The present invention relates to low-delay, interactive communication systems. In particular, the invention relates to achieving low latency in packet-based communication systems in which multiple Transmission Control Protocol (TCP) connections are used for transmitting scalable coded data.
The Transmission Control Protocol (TCP) is a transport layer protocol for reliable delivery of Internet (IP) packets (datagrams). TCP uses an Additive Increase Multiplicative Decrease (AIMD) rate control mechanism to ensure fair use of shared network resources (e.g., the available bit rate). With TCP/AIMD operation, whenever all outstanding packets sent within the last round-trip time (RTT) cycle are acknowledged by the receiver, TCP increases the transmission rate of the sender by a constant amount additively. On the other hand, when TCP detects congestion (or packet loss) by not having all outstanding packets acknowledged by the onset of the next RTT period, it halves the transmission rate of the sender, i.e., it multiplicatively reduces the rate by a factor of ½. Such TCP/AIMD rate control operation can create significant variations in the transmission bit rates, leading to exceedingly high latencies in packet delivery. This drawback makes TCP unsuitable for transport of interactive media packets, which are typically characterized by stringent delivery deadlines.
In some situations involving interactive multimedia communications, however, it is necessary to employ TCP transport in spite of its drawbacks. For example, corporate firewalls are sometimes set to block all traffic to, and from, the corporate Local Area Network (LAN) except over TCP connections. Therefore, media packets from the outside world destined for a receiver on the corporate LAN must be delivered via TCP, or otherwise face the prospect of being blocked by the firewall prior to entering the LAN.
Several studies or investigations on the use of TCP for interactive media transmission have been reported. See, e.g., Sally Floyd, Mark Handley, Jitendra Padhye, and Joerg Widmer, “Equation-Based Congestion Control for Unicast Applications,” August 2000, SIGCOMM 2000; Bing Wang, Wei Wei, Zheng Guo, and Don Towsley, “Multipath Live Streaming via TCP: Performance and Benefits,” UConn CSE Technical Report: BECAT/CSE-TR-06-7; S. Sakazawa, Y. Takishima, Y. Nakajima, M. Wada, and K. Hashimoto, “Multimedia contents management and transmission system ‘VAST-web’ and its effective transport protocol ‘SVFTP’”, ICME 2004; and T. Nguyen and S.-C. Cheung, “Multimedia Streaming Using Multiple TCP Connections,” IPCCC 2005.
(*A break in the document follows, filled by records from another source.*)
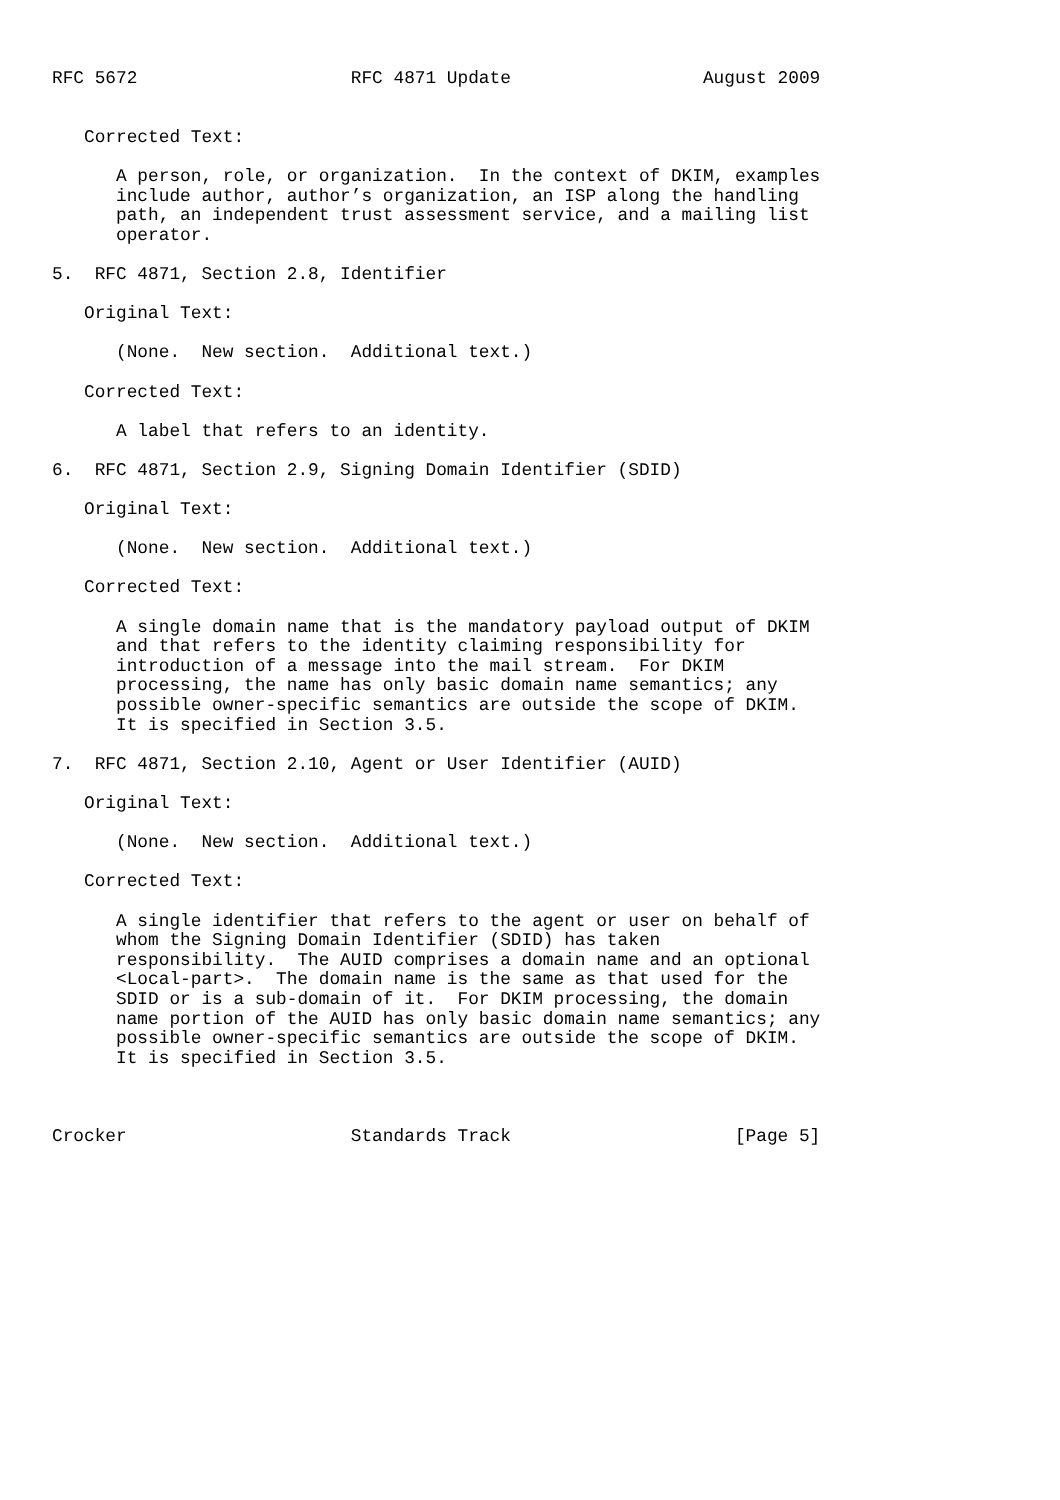RFC 5672                    RFC 4871 Update                  August 2009


   Corrected Text:

      A person, role, or organization.  In the context of DKIM, examples
      include author, author’s organization, an ISP along the handling
      path, an independent trust assessment service, and a mailing list
      operator.

5.  RFC 4871, Section 2.8, Identifier

   Original Text:

      (None.  New section.  Additional text.)

   Corrected Text:

      A label that refers to an identity.

6.  RFC 4871, Section 2.9, Signing Domain Identifier (SDID)

   Original Text:

      (None.  New section.  Additional text.)

   Corrected Text:

      A single domain name that is the mandatory payload output of DKIM
      and that refers to the identity claiming responsibility for
      introduction of a message into the mail stream.  For DKIM
      processing, the name has only basic domain name semantics; any
      possible owner-specific semantics are outside the scope of DKIM.
      It is specified in Section 3.5.

7.  RFC 4871, Section 2.10, Agent or User Identifier (AUID)

   Original Text:

      (None.  New section.  Additional text.)

   Corrected Text:

      A single identifier that refers to the agent or user on behalf of
      whom the Signing Domain Identifier (SDID) has taken
      responsibility.  The AUID comprises a domain name and an optional
      <Local-part>.  The domain name is the same as that used for the
      SDID or is a sub-domain of it.  For DKIM processing, the domain
      name portion of the AUID has only basic domain name semantics; any
      possible owner-specific semantics are outside the scope of DKIM.
      It is specified in Section 3.5.



Crocker                     Standards Track                     [Page 5]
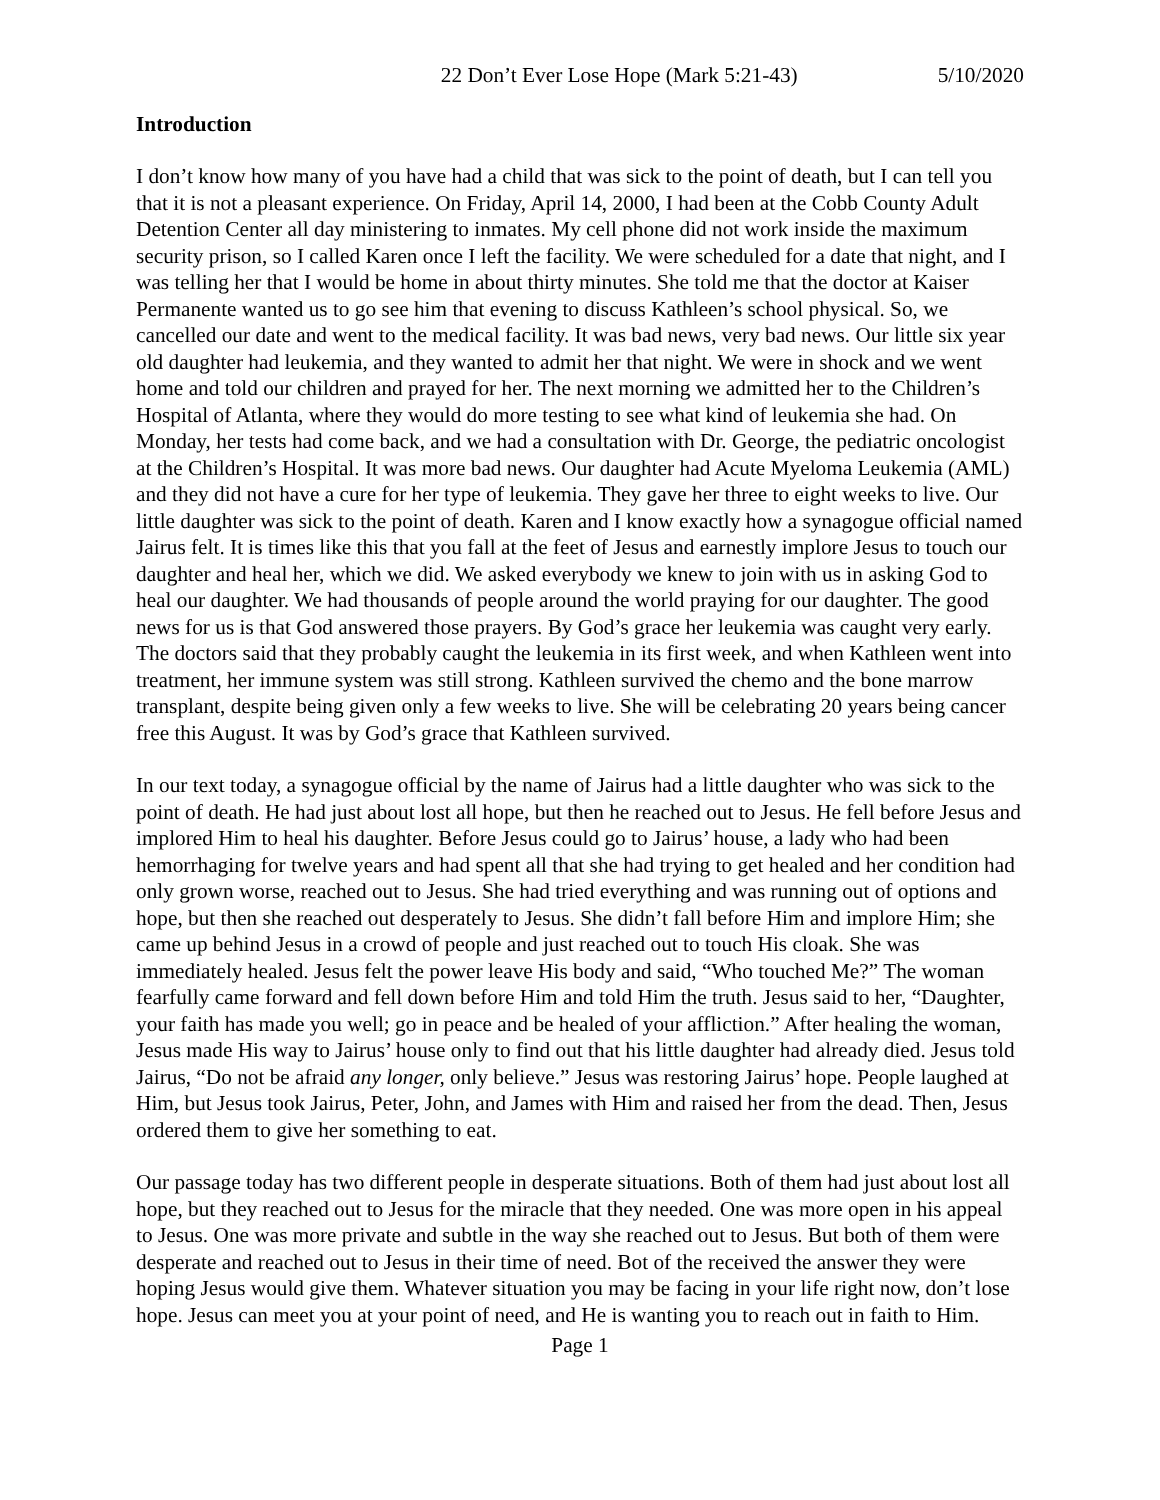22 Don’t Ever Lose Hope (Mark 5:21-43) 5/10/2020
Introduction
I don’t know how many of you have had a child that was sick to the point of death, but I can tell you that it is not a pleasant experience. On Friday, April 14, 2000, I had been at the Cobb County Adult Detention Center all day ministering to inmates. My cell phone did not work inside the maximum security prison, so I called Karen once I left the facility. We were scheduled for a date that night, and I was telling her that I would be home in about thirty minutes. She told me that the doctor at Kaiser Permanente wanted us to go see him that evening to discuss Kathleen’s school physical. So, we cancelled our date and went to the medical facility. It was bad news, very bad news. Our little six year old daughter had leukemia, and they wanted to admit her that night. We were in shock and we went home and told our children and prayed for her. The next morning we admitted her to the Children’s Hospital of Atlanta, where they would do more testing to see what kind of leukemia she had. On Monday, her tests had come back, and we had a consultation with Dr. George, the pediatric oncologist at the Children’s Hospital. It was more bad news. Our daughter had Acute Myeloma Leukemia (AML) and they did not have a cure for her type of leukemia. They gave her three to eight weeks to live. Our little daughter was sick to the point of death. Karen and I know exactly how a synagogue official named Jairus felt. It is times like this that you fall at the feet of Jesus and earnestly implore Jesus to touch our daughter and heal her, which we did. We asked everybody we knew to join with us in asking God to heal our daughter. We had thousands of people around the world praying for our daughter. The good news for us is that God answered those prayers. By God’s grace her leukemia was caught very early. The doctors said that they probably caught the leukemia in its first week, and when Kathleen went into treatment, her immune system was still strong. Kathleen survived the chemo and the bone marrow transplant, despite being given only a few weeks to live. She will be celebrating 20 years being cancer free this August. It was by God’s grace that Kathleen survived.
In our text today, a synagogue official by the name of Jairus had a little daughter who was sick to the point of death. He had just about lost all hope, but then he reached out to Jesus. He fell before Jesus and implored Him to heal his daughter. Before Jesus could go to Jairus’ house, a lady who had been hemorrhaging for twelve years and had spent all that she had trying to get healed and her condition had only grown worse, reached out to Jesus. She had tried everything and was running out of options and hope, but then she reached out desperately to Jesus. She didn’t fall before Him and implore Him; she came up behind Jesus in a crowd of people and just reached out to touch His cloak. She was immediately healed. Jesus felt the power leave His body and said, “Who touched Me?” The woman fearfully came forward and fell down before Him and told Him the truth. Jesus said to her, “Daughter, your faith has made you well; go in peace and be healed of your affliction.” After healing the woman, Jesus made His way to Jairus’ house only to find out that his little daughter had already died. Jesus told Jairus, “Do not be afraid any longer, only believe.” Jesus was restoring Jairus’ hope. People laughed at Him, but Jesus took Jairus, Peter, John, and James with Him and raised her from the dead. Then, Jesus ordered them to give her something to eat.
Our passage today has two different people in desperate situations. Both of them had just about lost all hope, but they reached out to Jesus for the miracle that they needed. One was more open in his appeal to Jesus. One was more private and subtle in the way she reached out to Jesus. But both of them were desperate and reached out to Jesus in their time of need. Bot of the received the answer they were hoping Jesus would give them. Whatever situation you may be facing in your life right now, don’t lose hope. Jesus can meet you at your point of need, and He is wanting you to reach out in faith to Him.
Page 1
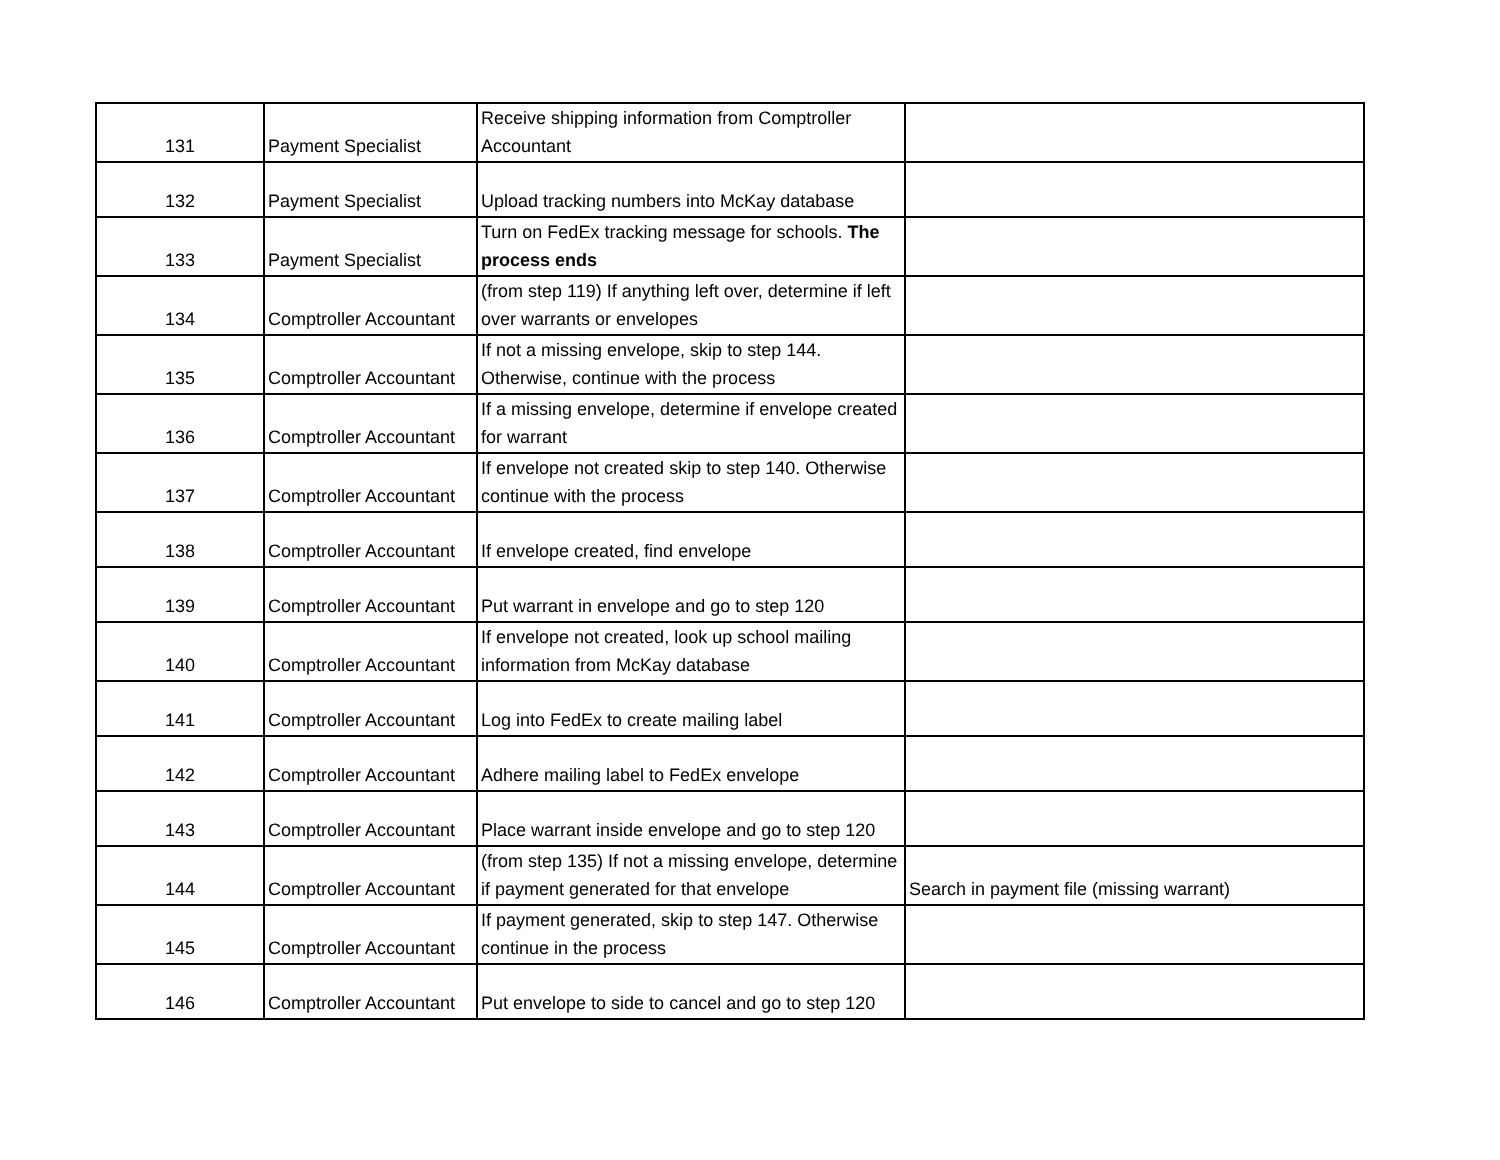| 131 | Payment Specialist | Receive shipping information from Comptroller Accountant | |
| 132 | Payment Specialist | Upload tracking numbers into McKay database | |
| 133 | Payment Specialist | Turn on FedEx tracking message for schools. The process ends | |
| 134 | Comptroller Accountant | (from step 119) If anything left over, determine if left over warrants or envelopes | |
| 135 | Comptroller Accountant | If not a missing envelope, skip to step 144. Otherwise, continue with the process | |
| 136 | Comptroller Accountant | If a missing envelope, determine if envelope created for warrant | |
| 137 | Comptroller Accountant | If envelope not created skip to step 140. Otherwise continue with the process | |
| 138 | Comptroller Accountant | If envelope created, find envelope | |
| 139 | Comptroller Accountant | Put warrant in envelope and go to step 120 | |
| 140 | Comptroller Accountant | If envelope not created, look up school mailing information from McKay database | |
| 141 | Comptroller Accountant | Log into FedEx to create mailing label | |
| 142 | Comptroller Accountant | Adhere mailing label to FedEx envelope | |
| 143 | Comptroller Accountant | Place warrant inside envelope and go to step 120 | |
| 144 | Comptroller Accountant | (from step 135) If not a missing envelope, determine if payment generated for that envelope | Search in payment file (missing warrant) |
| 145 | Comptroller Accountant | If payment generated, skip to step 147. Otherwise continue in the process | |
| 146 | Comptroller Accountant | Put envelope to side to cancel and go to step 120 | |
The first of these studies (i.e., Equation-Based Congestion Control for Unicast Applications) describes a TCP-friendly scheme, which provides an equation-based rate control technique as an alternative to the TCP/AIMD rate control mechanism while preserving the feature of sharing in a fair manner the available network bit rate with existing TCP flows. The equation-based rate control technique yields smoother send rate fluctuations (than TCP/AIMD) in response to network congestion, and therefore makes it more suitable for streaming applications. The second of the cited studies (i.e., Multipath Live Streaming via TCP: Performance and Benefits) considers employing TCP transport over multiple network paths in order to improve TCP performance for streaming applications. Similarly, the third and fourth of the cited studies (i.e., Multimedia contents management and transmission system ‘VAST-web’ and its effective transport protocol ‘SVFTP’, and Multimedia Streaming Using Multiple TCP Connections, respectively) explore transmission over multiple TCP connections on the same network path as a way to increase TCP throughput in media streaming. These two studies, however, deal only with stored (pre-encoded) media content in the context of multimedia content management systems and streaming applications, respectively; furthermore, they treat the individual media packets uniformly, and do not take advantage of a possible scalable structure in the transmitted media. When scalable coding is used in the transmitted media, different packets have different importance in terms of how they affect the reconstruction quality of the media in the receiver.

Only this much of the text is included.